Imagine being shot multiple times, getting first aid from police but then not having an ambulance willing to take you to the hospital as you slowly bleed out in a snowy street.
That nightmare scenario was a Cleveland-area man’s reality earlier this month.
Ronald Newberry, 22, was shot 16 times on January 14 as he was pulling out of his driveway, according to a Cleveland Division of Police report. He managed to drive about a quarter of a mile down the street before stopping and ended up just outside Cleveland’s city limits, in the suburb of Euclid, Ohio.
Police found Newberry and gave CPR while they waited for an ambulance – which never came.
“Our EMS won’t come”
In a body-cam video of the incident, police can be heard talking about getting an ambulance.
But, they ran into a problem. All ambulances from Euclid emergency medical services were tied up with other calls, so they would need to wait for an ambulance from a city farther away. And, Cleveland EMS refused to send an ambulance because the man, although he was shot in the city, drove into Euclid.
“Our EMS won’t come,” said one of the Cleveland officers in the video. “They won’t come because it’s in your city. Even though it’s our victim, they won’t come.”
All the while, Newberry pleads with the officers for help.
“Please, take me to the hospital,” he said in the video. “Please, I’m getting light-headed. I can’t breathe.”
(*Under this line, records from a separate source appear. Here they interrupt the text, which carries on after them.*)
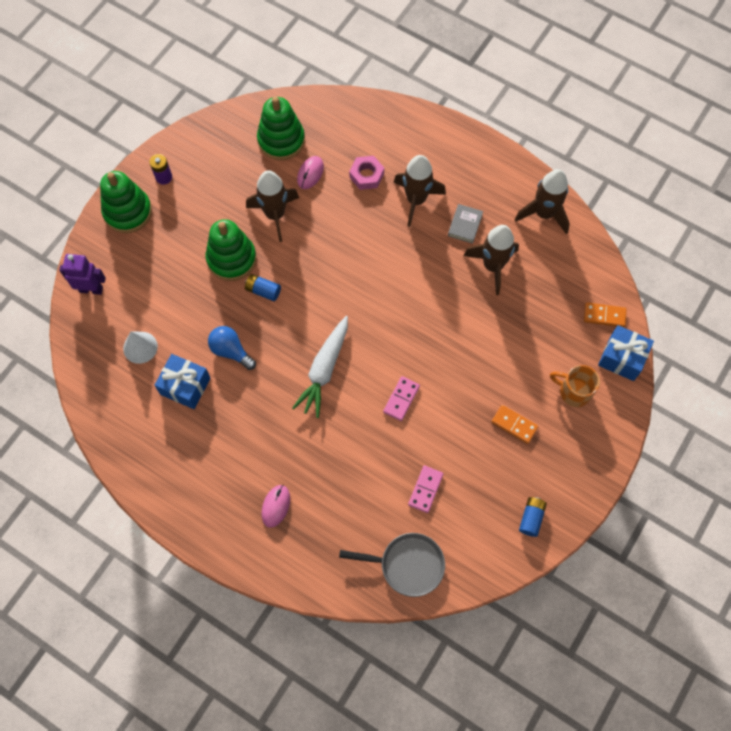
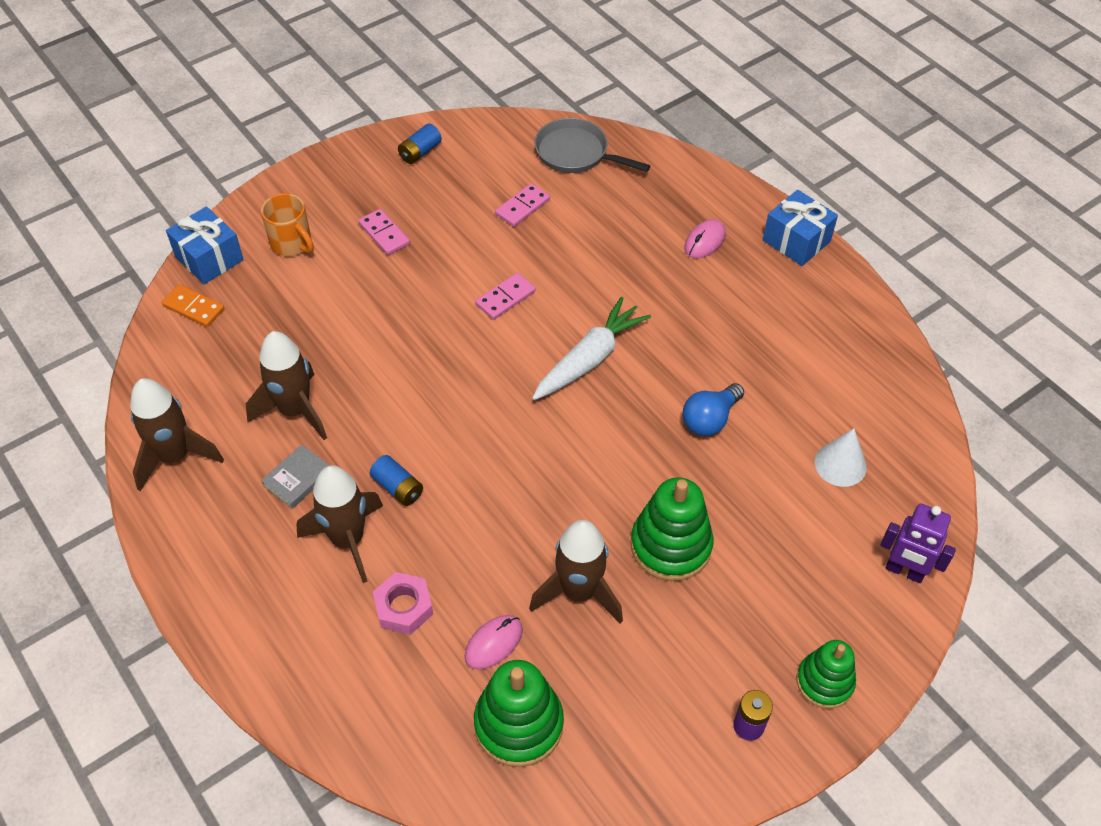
camera: 160 degrees left, 15 degrees down
green stacking toy [100,171,152,233] -> green stacking toy [797,640,856,709], size x0.66
blue gift [154,354,211,409] -> blue gift moved to [763,190,838,266]
blue light bulb [208,326,256,370] -> blue light bulb turned 75 degrees clockwise [683,383,744,436]
blue battery [245,274,281,301] -> blue battery moved to [370,455,423,506]
orange domino [492,405,538,444] -> pink domino [358,209,410,255]

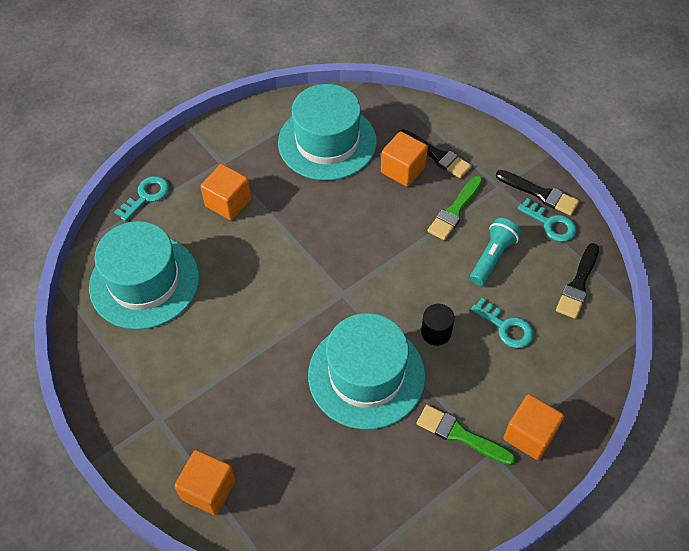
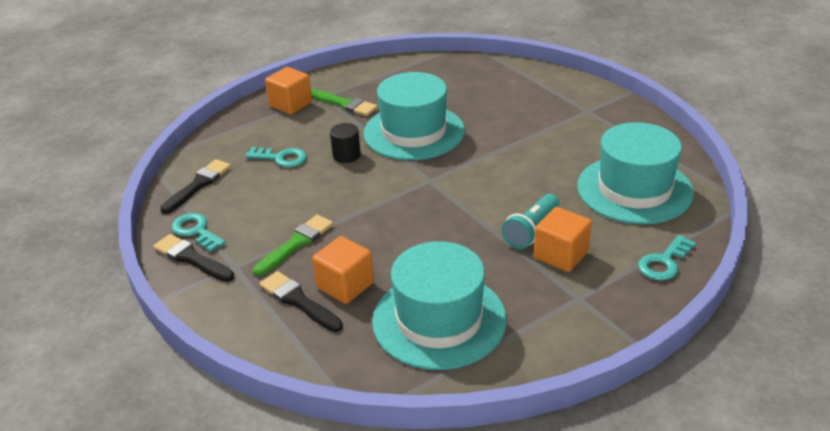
camera: 175 degrees left, 20 degrees down
orange cube [174,450,236,515] -> none
turquoise flashlight [470,218,521,286] -> turquoise flashlight moved to [502,194,559,249]
turquoise key [471,298,534,348] -> turquoise key turned 150 degrees clockwise [245,147,307,168]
The officers, from the Cleveland and Euclid police departments, then put the man in the back of a Cleveland officer’s patrol car and took him to Euclid Hospital, a two-minute ride away.
Case under review
Newberry suffered multiple wounds to his chest, shoulders, knees, right hand and left foot, the police report said. He was later flown by helicopter to Metro Hospital in Cleveland for further treatment.
His girlfriend, who did not want to be named, told CNN that Newberry survived the shooting and was released from the hospital last weekend.
Dan Williams, a spokesman for the city of Cleveland, told CNN in a statement that the case is under review.
“An internal review is being conducted,” he said.
A Cleveland EMS directive from November 2013 states “a unit may travel outside of the City of Cleveland boundaries while transporting a patient to a hospital or while in response to a call.”
Euclid Fire Chief Chris Haddock told CNN, at the time of the incident, Euclid EMS was dealing with a house fire across town.
“If this had happened in Cleveland near the Euclid town line, without question we would have responded,” Haddock said. “Our protocols are to transport the patient to the closest and most appropriate hospital. Sixteen gunshot wounds would have been a trauma. And, we would have transported to the closest most appropriate trauma hospital.”